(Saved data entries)
════════════════
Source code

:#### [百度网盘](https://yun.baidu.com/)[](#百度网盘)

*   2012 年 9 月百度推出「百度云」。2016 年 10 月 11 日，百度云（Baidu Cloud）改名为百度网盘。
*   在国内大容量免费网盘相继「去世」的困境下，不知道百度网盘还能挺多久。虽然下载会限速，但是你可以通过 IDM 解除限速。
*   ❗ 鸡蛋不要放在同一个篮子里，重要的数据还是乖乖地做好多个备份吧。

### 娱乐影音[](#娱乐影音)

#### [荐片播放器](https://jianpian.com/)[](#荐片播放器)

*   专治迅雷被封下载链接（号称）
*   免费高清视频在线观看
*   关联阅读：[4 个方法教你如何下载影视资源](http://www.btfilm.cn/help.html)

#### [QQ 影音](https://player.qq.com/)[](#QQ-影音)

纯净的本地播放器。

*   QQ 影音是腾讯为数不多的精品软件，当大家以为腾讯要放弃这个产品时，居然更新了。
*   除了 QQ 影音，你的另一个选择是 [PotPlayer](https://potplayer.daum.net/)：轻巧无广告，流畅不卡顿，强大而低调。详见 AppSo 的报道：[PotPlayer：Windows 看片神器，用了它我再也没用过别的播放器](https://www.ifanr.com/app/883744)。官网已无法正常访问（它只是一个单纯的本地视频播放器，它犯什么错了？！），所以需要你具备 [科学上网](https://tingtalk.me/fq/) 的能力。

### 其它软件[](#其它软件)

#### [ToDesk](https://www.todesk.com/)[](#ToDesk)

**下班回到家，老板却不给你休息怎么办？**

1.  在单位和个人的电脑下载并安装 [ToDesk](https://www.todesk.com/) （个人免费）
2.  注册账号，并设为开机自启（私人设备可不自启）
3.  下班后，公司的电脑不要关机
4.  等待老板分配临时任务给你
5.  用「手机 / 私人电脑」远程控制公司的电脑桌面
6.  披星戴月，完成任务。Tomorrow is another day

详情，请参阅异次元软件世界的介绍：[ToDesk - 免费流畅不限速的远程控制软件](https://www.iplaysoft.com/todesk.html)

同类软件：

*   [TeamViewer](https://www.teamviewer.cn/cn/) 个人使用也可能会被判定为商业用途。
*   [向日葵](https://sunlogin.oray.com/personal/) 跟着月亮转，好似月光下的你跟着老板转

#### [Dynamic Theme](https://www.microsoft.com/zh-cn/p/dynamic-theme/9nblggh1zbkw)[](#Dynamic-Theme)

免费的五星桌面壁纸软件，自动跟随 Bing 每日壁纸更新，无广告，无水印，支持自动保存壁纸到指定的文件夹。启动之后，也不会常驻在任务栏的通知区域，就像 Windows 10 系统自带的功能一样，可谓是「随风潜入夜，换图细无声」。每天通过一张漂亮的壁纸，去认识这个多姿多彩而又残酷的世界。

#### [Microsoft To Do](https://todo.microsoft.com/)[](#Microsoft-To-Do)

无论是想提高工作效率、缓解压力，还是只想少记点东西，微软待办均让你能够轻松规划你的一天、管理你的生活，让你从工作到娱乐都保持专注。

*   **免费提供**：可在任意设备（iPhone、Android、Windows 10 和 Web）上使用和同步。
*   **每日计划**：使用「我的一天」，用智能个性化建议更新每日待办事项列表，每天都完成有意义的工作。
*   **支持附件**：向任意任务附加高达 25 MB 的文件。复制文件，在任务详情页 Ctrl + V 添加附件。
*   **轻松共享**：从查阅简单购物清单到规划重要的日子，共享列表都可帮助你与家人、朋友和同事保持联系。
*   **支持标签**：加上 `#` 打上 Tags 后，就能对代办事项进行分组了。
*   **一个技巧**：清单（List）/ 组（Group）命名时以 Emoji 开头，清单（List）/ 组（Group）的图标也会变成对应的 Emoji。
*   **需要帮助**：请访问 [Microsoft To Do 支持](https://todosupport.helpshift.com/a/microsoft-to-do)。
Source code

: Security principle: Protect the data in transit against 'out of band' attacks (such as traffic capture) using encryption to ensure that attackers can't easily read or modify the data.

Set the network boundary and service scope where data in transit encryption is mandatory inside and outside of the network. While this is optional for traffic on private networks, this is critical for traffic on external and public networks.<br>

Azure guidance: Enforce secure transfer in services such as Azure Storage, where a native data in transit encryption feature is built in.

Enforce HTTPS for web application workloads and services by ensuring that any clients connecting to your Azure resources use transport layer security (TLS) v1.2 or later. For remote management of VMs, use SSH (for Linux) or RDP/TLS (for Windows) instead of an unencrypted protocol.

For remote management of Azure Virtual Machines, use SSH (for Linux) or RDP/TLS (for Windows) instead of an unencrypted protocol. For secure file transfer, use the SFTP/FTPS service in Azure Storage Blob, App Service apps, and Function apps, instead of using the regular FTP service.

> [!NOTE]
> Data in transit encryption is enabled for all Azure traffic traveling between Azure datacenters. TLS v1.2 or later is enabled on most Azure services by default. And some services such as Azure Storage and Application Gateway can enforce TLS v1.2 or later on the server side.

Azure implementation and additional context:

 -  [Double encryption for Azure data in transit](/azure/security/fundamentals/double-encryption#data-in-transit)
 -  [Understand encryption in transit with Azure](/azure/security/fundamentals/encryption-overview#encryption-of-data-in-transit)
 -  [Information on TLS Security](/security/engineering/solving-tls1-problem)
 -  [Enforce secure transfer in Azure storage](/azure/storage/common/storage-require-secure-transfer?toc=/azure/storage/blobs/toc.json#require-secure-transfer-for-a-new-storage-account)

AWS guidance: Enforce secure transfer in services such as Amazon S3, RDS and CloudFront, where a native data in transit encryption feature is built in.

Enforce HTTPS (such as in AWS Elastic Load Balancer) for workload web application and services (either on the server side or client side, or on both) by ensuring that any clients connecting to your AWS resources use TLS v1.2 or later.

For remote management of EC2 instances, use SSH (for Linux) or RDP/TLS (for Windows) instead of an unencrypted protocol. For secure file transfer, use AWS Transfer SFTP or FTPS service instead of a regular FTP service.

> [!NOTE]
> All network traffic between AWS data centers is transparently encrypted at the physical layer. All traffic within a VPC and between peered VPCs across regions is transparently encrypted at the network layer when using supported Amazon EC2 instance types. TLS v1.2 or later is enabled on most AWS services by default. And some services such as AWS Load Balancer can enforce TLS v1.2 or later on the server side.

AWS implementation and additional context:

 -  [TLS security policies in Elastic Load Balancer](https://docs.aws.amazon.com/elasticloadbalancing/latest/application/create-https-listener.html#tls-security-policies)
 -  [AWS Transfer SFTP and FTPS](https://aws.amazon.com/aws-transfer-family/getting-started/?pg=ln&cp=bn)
════════════════
■ Problem details
Given the records above, restate word for word only the lines starting at the one with "#### [荐片播放器](h" and ending at the one with "Set the network".

■ Completed exercise
#### [荐片播放器](https://jianpian.com/)[](#荐片播放器)

*   专治迅雷被封下载链接（号称）
*   免费高清视频在线观看
*   关联阅读：[4 个方法教你如何下载影视资源](http://www.btfilm.cn/help.html)

#### [QQ 影音](https://player.qq.com/)[](#QQ-影音)

纯净的本地播放器。

*   QQ 影音是腾讯为数不多的精品软件，当大家以为腾讯要放弃这个产品时，居然更新了。
*   除了 QQ 影音，你的另一个选择是 [PotPlayer](https://potplayer.daum.net/)：轻巧无广告，流畅不卡顿，强大而低调。详见 AppSo 的报道：[PotPlayer：Windows 看片神器，用了它我再也没用过别的播放器](https://www.ifanr.com/app/883744)。官网已无法正常访问（它只是一个单纯的本地视频播放器，它犯什么错了？！），所以需要你具备 [科学上网](https://tingtalk.me/fq/) 的能力。

### 其它软件[](#其它软件)

#### [ToDesk](https://www.todesk.com/)[](#ToDesk)

**下班回到家，老板却不给你休息怎么办？**

1.  在单位和个人的电脑下载并安装 [ToDesk](https://www.todesk.com/) （个人免费）
2.  注册账号，并设为开机自启（私人设备可不自启）
3.  下班后，公司的电脑不要关机
4.  等待老板分配临时任务给你
5.  用「手机 / 私人电脑」远程控制公司的电脑桌面
6.  披星戴月，完成任务。Tomorrow is another day

详情，请参阅异次元软件世界的介绍：[ToDesk - 免费流畅不限速的远程控制软件](https://www.iplaysoft.com/todesk.html)

同类软件：

*   [TeamViewer](https://www.teamviewer.cn/cn/) 个人使用也可能会被判定为商业用途。
*   [向日葵](https://sunlogin.oray.com/personal/) 跟着月亮转，好似月光下的你跟着老板转

#### [Dynamic Theme](https://www.microsoft.com/zh-cn/p/dynamic-theme/9nblggh1zbkw)[](#Dynamic-Theme)

免费的五星桌面壁纸软件，自动跟随 Bing 每日壁纸更新，无广告，无水印，支持自动保存壁纸到指定的文件夹。启动之后，也不会常驻在任务栏的通知区域，就像 Windows 10 系统自带的功能一样，可谓是「随风潜入夜，换图细无声」。每天通过一张漂亮的壁纸，去认识这个多姿多彩而又残酷的世界。

#### [Microsoft To Do](https://todo.microsoft.com/)[](#Microsoft-To-Do)

无论是想提高工作效率、缓解压力，还是只想少记点东西，微软待办均让你能够轻松规划你的一天、管理你的生活，让你从工作到娱乐都保持专注。

*   **免费提供**：可在任意设备（iPhone、Android、Windows 10 和 Web）上使用和同步。
*   **每日计划**：使用「我的一天」，用智能个性化建议更新每日待办事项列表，每天都完成有意义的工作。
*   **支持附件**：向任意任务附加高达 25 MB 的文件。复制文件，在任务详情页 Ctrl + V 添加附件。
*   **轻松共享**：从查阅简单购物清单到规划重要的日子，共享列表都可帮助你与家人、朋友和同事保持联系。
*   **支持标签**：加上 `#` 打上 Tags 后，就能对代办事项进行分组了。
*   **一个技巧**：清单（List）/ 组（Group）命名时以 Emoji 开头，清单（List）/ 组（Group）的图标也会变成对应的 Emoji。
*   **需要帮助**：请访问 [Microsoft To Do 支持](https://todosupport.helpshift.com/a/microsoft-to-do)。
Source code

: Security principle: Protect the data in transit against 'out of band' attacks (such as traffic capture) using encryption to ensure that attackers can't easily read or modify the data.

Set the network boundary and service scope where data in transit encryption is mandatory inside and outside of the network. While this is optional for traffic on private networks, this is critical for traffic on external and public networks.<br>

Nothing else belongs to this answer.